Когда монахи вместе с вырывающимся, протестующим и матерящимся Шуманом покинули здание, Григ захлопнул дверь.
– Что вы наделали?! – Закричал он мне прямо в лицо. – Во имя святого Петра Кожесдирателя, вы отпустили этого мерзавца! Ведь у меня ребята за дверью. Отделали бы этих монашков в два счёта.
– Господин Григ, это монахи, посланные настоятелем. Причинение им вреда было бы более чем невежливо.
– Всё впустую. – Он сел за стол и спрятал лицо в ладонях. – Никто ему ничего не сделает, всё скроют, от всего отопрутся. Что вы наделали? Что вы наделали...
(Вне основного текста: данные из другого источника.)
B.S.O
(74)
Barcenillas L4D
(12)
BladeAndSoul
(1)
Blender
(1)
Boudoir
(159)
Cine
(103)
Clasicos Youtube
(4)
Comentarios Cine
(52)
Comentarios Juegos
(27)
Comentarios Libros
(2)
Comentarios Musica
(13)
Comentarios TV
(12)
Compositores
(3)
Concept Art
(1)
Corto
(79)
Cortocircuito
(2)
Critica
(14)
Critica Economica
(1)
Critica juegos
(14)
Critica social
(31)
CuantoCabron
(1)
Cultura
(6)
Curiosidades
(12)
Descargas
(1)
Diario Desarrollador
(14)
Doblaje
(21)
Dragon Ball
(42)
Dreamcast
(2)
Он стонал так жалобно, что я его даже пожалел. Конечно, он был неправ. Дело уже не могли замести под ковёр, а я не собирался наживать себе врагов среди влиятельных монахов. Я мог вести угрожающее им расследование, мог использовать грубые слова в разговоре с монахами, но, если бы я велел избить послов настоятеля, всё могло выйти из-под контроля. А если бы ещё кто-то из них случайно погиб... Ведь и Негра я не хотел убивать, а теперь он неподвижно лежал на полу, с лицом, покрытым красными пятнами, и с пеной на губах, засохшей на подбородке и в уголках рта. Я ещё раз попинал его носком сапога на прощание, но с тем же успехом я мог бы пинать ствол могучего дерева. Он остался недвижим. Мне было его немного жаль, поскольку он не сделал ничего плохого, а лишь пытался защищать своего работодателя. Кроме того, как известно, негры, как и животные, не имеют души, поэтому он даже не мог рассчитывать на радости Царства Небесного. Он попросту сгниёт в земле, чёрной, как и он сам, вот и вся его будущность на том свете.
Де Вриус, в отличие от Грига, вовсе не был разочарован таким оборотом дел и тем, что его конкурент вместо того, чтобы оказаться в тюрьме, попал под опеку монахов.
– Вы поработали на удивление хорошо, – заявил он и даже потёр руки от радости. – Я уже устал от этого мерзавца, а благодаря вам я избавился от него до конца жизни. Как прекрасен мир... Как прекрасен мир...
Он щедрой рукой налил вина в бокалы, и один из этих бокалов протянул мне. Он улыбался искренне и благожелательно, так, как улыбался бы каждый честный человек, который только что отправил в могилу злейшего врага.